The earliest known oil wells were drilled in China in 347AD. The modern history of the oil and gas industry started in 1847, with a discovery made by Scottish chemist James Young. He observed natural petroleum seepage in the Riddings coal mine, and from this seepage distilled both a light thin oil suitable for lamps and a thicker oil suitable for lubrication.
After these discovery, James Young further experimented with coal and was able to distil a number of liquids including an early form of petroleum. He formed a partnership with geologist Edward William Binney in 1850 after he patented the oils and paraffin wax, which was also distilled from coal. The partners formed the first truly commercial oil refinery and oil-works in the world, manufacturing oil and paraffin wax from locally mined coal.
At about the same time as Young, Canadian geologist Abraham Pineo Gesner, in 1846, refined a liquid from coal, oil shale and bitumen that was cheaper and burned more cleanly than other oils. He went on to name the liquid ‘kerosene’ and founded the Kerosene Gaslight Company in 1850, using the oil to light the streets of Halifax and later the US.
From these initial discoveries, new businesses were created. Polish engineer Ignacy Łukasiewicz improved Gesner’s method to more easily distil kerosene and petroleum in 1852, opening the first ‘rock oil’ mine in Bóbrka, Poland in 1854.
The first modern oil well in America was drilled by Edwin Drake in Titusville, Pennsylvania in 1859. The discovery of petroleum in Titusville led to the Pennsylvania ‘oil rush’, making oil one of the most valuable commodities in America.

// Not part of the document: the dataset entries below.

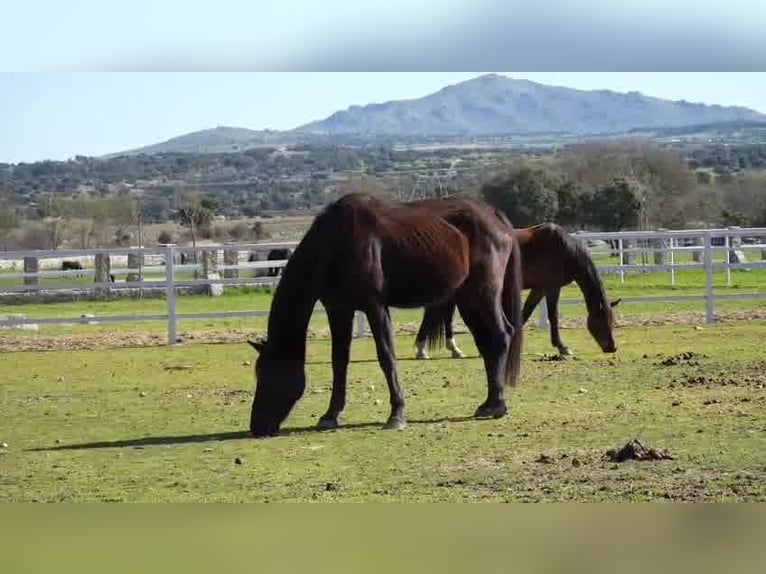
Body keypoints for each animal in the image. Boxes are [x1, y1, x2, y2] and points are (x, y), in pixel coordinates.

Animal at [248, 192, 524, 438]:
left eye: (268, 374)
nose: (257, 426)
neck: (336, 244)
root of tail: (494, 215)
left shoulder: (375, 307)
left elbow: (386, 357)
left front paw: (397, 414)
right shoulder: (339, 311)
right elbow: (339, 362)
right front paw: (330, 415)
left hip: (484, 293)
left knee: (501, 335)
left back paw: (498, 405)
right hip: (467, 298)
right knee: (486, 342)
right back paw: (488, 402)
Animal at [414, 222, 620, 360]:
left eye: (612, 321)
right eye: (601, 320)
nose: (612, 347)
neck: (562, 250)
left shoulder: (539, 289)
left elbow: (527, 313)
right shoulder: (550, 287)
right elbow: (550, 316)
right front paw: (562, 347)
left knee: (444, 315)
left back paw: (451, 349)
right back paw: (423, 349)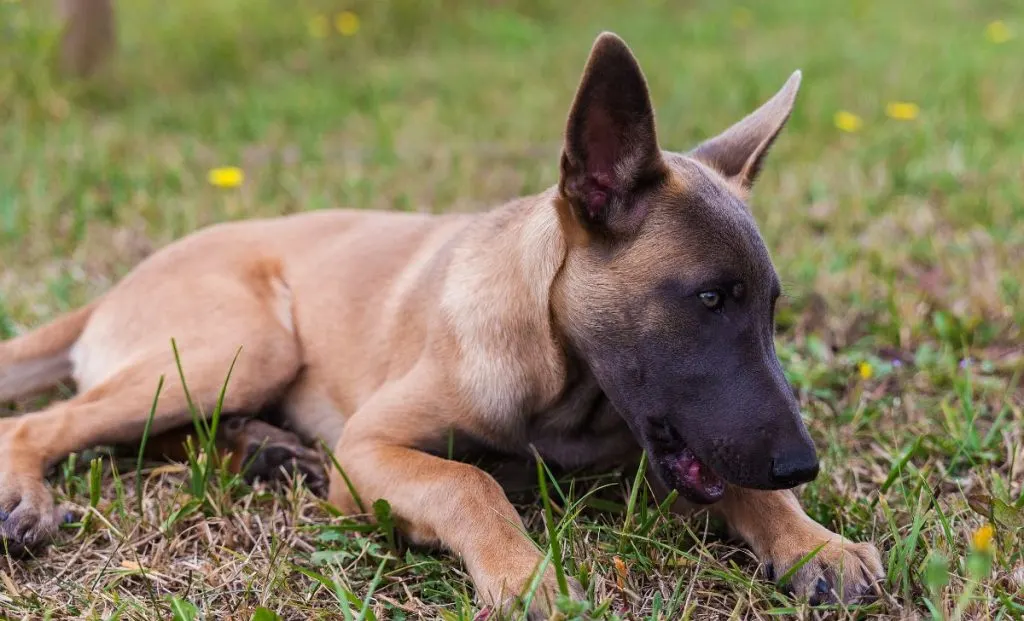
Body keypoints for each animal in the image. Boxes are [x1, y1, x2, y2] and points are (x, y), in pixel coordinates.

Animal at [0, 34, 880, 618]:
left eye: (769, 309)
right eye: (707, 300)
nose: (803, 464)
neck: (561, 382)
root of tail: (113, 289)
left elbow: (741, 486)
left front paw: (814, 541)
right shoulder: (369, 448)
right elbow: (471, 483)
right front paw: (524, 573)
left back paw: (266, 450)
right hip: (249, 343)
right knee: (44, 423)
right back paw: (37, 496)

It was in the late 18th and 19th century that major oil companies that still dominate the oil and gas industry today were created. Most worthy of mention is John D. Rockefeller. He founded the Standard Oil Company in 1865, becoming the world’s first oil baron. The company quickly became the most profitable in Ohio, controlling about 90% of America’s refining capacity and several of its gathering systems and pipelines. The company was dissolved by the U.S. government in 1911into several companies, one of which is ExxonMobil, the world’s ninth largest company by revenue today.

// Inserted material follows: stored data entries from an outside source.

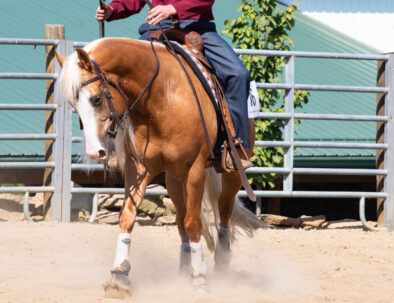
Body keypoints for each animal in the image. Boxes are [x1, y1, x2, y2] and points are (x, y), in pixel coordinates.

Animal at [55, 38, 264, 294]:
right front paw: (119, 274)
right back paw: (184, 269)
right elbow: (128, 217)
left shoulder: (195, 170)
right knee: (181, 219)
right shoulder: (139, 169)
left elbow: (194, 223)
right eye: (73, 105)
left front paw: (200, 278)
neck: (162, 97)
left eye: (96, 99)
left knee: (223, 211)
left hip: (231, 172)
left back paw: (222, 264)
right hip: (173, 180)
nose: (96, 152)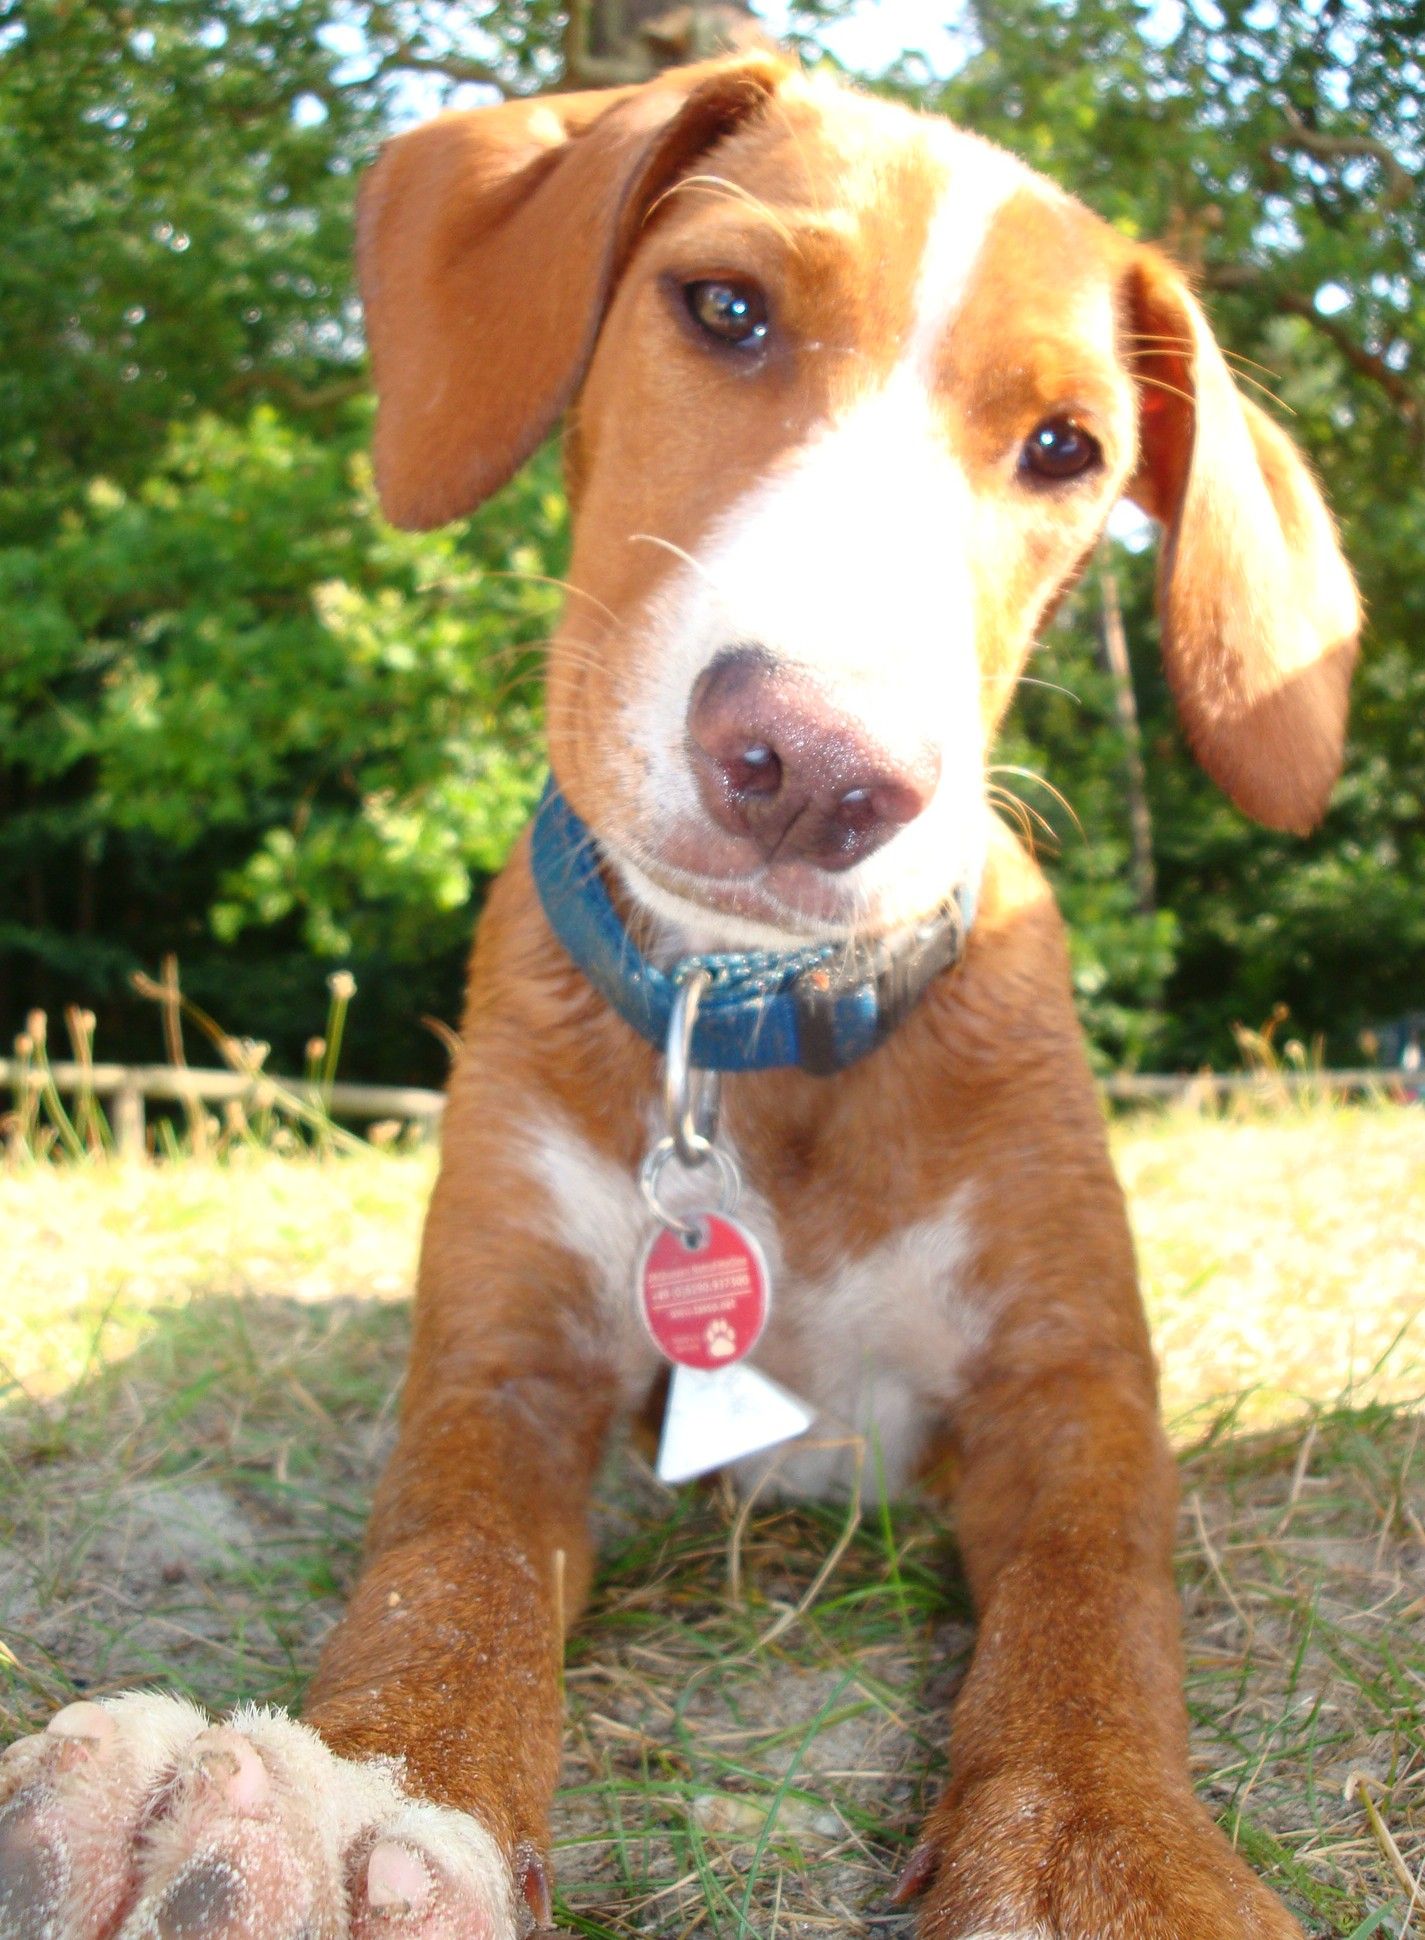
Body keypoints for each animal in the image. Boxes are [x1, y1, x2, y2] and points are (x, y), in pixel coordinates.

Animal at [0, 45, 1357, 1940]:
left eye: (1066, 447)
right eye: (724, 307)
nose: (822, 768)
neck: (754, 1024)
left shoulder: (1072, 1385)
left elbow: (1099, 1607)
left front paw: (1113, 1856)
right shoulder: (504, 1362)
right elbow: (448, 1558)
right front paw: (356, 1789)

In Russia, the Rothschild family commissioned oil tankers from British trader Marcus Samuel to expand their oil operations and reach more overseas customers. Samuel’s first vessel, the Murex, became the first oil tanker to pass through the Suez Canal connecting the Mediterranean Sea to the Red Sea. The Murex became the flagship vessel of Shell Transport and Trading, which eventually merged with Royal Dutch Petroleum to become Royal Dutch Shell. Today, Royal Dutch Shell is the fifth largest company in the world and one of six oil and gas supermajors.
The discovery of oil in Masjed Soleyman, Iran by William Knox D’Arcy led to the incorporation of the Anglo-Persian Oil Company (APOC) in 1907. The British Government purchased 51% of the company to provide the Navy with oil during World War I in 1914. In 1954, APOC became British Petroleum, known today as BP, which is currently the sixth largest oil and gas company in the world.

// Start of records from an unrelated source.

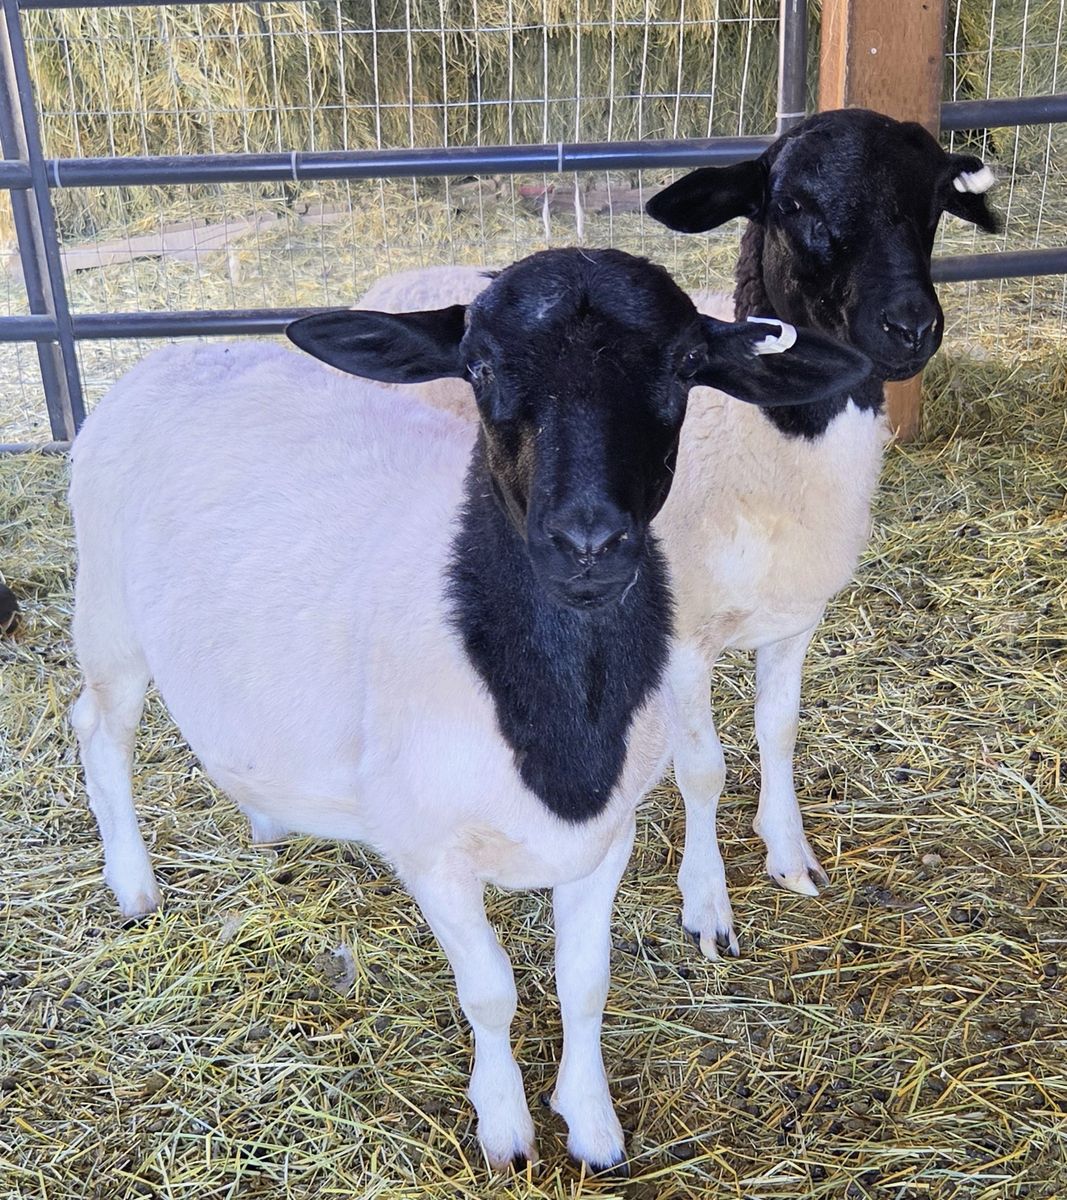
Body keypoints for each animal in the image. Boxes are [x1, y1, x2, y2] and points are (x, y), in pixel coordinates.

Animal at [69, 246, 870, 1171]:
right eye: (479, 367)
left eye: (685, 369)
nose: (588, 542)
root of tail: (171, 354)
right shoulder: (429, 853)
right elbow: (489, 991)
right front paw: (506, 1129)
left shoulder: (607, 838)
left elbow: (584, 984)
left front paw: (590, 1125)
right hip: (107, 615)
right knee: (98, 729)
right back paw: (133, 886)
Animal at [349, 109, 999, 959]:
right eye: (791, 203)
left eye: (933, 204)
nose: (909, 327)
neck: (770, 447)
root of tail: (397, 278)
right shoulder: (684, 637)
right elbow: (703, 767)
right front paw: (708, 903)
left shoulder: (795, 619)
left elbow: (778, 731)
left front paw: (789, 855)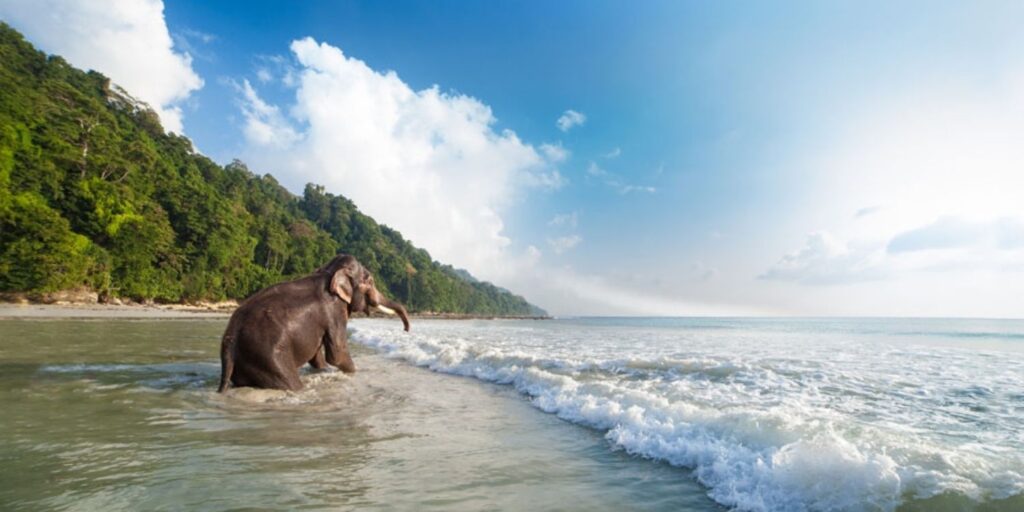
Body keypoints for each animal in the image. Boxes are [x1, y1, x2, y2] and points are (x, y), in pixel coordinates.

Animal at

The oil market influence was on oil consuming nations but in the late 20th century, it shifted to oil producing nations.
Iran, Iraq, Kuwait, Venezuela and Saudi Arabia formed the Organization of the Petroleum Exporting Countries (OPEC) in 1960 in response to multinationals in the ‘Seven Sisters’ including Esso and Mobil – now ExxonMobil – Shell and BP, which operated from oil-consuming countries. OPEC now has 15 member countries, accounting for approximately 44% of global oil production and 81.5% of the world’s oil reserves.
The oil and gas industry is still thriving today despite competition from renewable sources of energy, albeit in a more volatile state than ever due to world events.